Também tínhamos cabras e ovelhas, era costume. Tinham sete, oito cabeças cada pessoa.

- “E roçar o mato. A minha mulher não pode e eu também não e agradeço que mo deixem levar.”

Ele disse: - “Também cá precisávamos dele, gostamos cá dele, mas é seu filho. Você como pai está em primeiro lugar.”

Mas depois ainda me lembro estavam lá pessoas.

- “Não vás, diz que não vais.”

Disse: - Eu gostava de cá estar mas também tenho pena da minha mãe.

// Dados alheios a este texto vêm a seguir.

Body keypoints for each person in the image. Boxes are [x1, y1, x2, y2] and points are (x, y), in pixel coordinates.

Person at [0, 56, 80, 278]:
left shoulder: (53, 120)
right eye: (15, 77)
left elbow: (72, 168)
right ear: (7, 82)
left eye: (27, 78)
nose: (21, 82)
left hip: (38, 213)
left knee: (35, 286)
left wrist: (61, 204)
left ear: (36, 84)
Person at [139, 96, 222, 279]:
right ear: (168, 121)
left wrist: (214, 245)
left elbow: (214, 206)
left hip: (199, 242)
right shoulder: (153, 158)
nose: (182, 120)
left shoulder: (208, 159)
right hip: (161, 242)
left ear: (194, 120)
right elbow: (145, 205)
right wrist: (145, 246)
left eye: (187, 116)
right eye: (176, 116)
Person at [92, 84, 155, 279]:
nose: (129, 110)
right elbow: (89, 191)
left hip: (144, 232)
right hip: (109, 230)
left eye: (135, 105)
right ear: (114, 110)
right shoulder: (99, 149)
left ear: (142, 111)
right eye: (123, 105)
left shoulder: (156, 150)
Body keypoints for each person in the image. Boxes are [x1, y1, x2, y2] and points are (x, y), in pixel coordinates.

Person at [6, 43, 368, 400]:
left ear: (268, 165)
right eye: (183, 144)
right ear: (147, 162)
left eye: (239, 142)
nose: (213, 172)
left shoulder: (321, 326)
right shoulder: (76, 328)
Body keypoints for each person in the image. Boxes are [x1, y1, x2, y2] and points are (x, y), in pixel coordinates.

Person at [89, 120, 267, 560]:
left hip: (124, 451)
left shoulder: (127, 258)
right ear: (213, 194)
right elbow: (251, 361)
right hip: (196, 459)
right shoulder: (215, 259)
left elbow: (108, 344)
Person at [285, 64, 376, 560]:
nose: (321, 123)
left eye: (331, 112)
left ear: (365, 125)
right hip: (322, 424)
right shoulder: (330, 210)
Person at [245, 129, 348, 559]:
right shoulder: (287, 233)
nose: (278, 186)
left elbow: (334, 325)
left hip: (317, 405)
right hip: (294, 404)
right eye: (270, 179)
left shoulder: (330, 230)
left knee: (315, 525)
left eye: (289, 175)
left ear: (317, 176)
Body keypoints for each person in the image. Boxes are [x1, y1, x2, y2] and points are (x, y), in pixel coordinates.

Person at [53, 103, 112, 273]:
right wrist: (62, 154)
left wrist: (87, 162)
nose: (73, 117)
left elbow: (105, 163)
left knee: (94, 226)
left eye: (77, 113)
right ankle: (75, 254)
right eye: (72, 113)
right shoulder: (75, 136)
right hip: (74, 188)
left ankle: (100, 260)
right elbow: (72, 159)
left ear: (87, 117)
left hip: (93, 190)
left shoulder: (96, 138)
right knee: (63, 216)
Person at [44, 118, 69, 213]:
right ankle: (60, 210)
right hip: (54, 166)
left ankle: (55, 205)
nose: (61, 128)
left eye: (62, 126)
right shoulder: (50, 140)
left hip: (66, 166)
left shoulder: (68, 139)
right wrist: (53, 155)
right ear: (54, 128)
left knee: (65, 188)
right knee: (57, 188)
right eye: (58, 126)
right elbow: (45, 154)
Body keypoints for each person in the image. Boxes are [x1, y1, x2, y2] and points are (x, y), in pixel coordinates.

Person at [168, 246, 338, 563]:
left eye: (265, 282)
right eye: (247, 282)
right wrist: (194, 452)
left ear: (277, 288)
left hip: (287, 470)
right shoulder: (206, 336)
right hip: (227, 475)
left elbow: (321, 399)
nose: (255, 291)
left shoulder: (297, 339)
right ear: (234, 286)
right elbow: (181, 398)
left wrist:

E vim. Ainda me lembra que viéramos do Pisão para Côja, que é perto, depois apanhávamos a camioneta para Pomares e de Pomares a pé para aqui. Eu estive lá três anos e só cá vim pela Páscoa. Isso é que eu dizia logo ao meu pai:

- Peça aos meus patrões que me deixem lá Domingo de Páscoa porque se não deixam eu vou-me embora, não estou cá nem mais um dia.

No Domingo de Páscoa íamos cumprimentar os padrinhos, convivíamos e depois no dia seguinte lá ia eu, às vezes a pé. Cheguei a ir algumas vezes a pé daqui para o Pisão de Côja.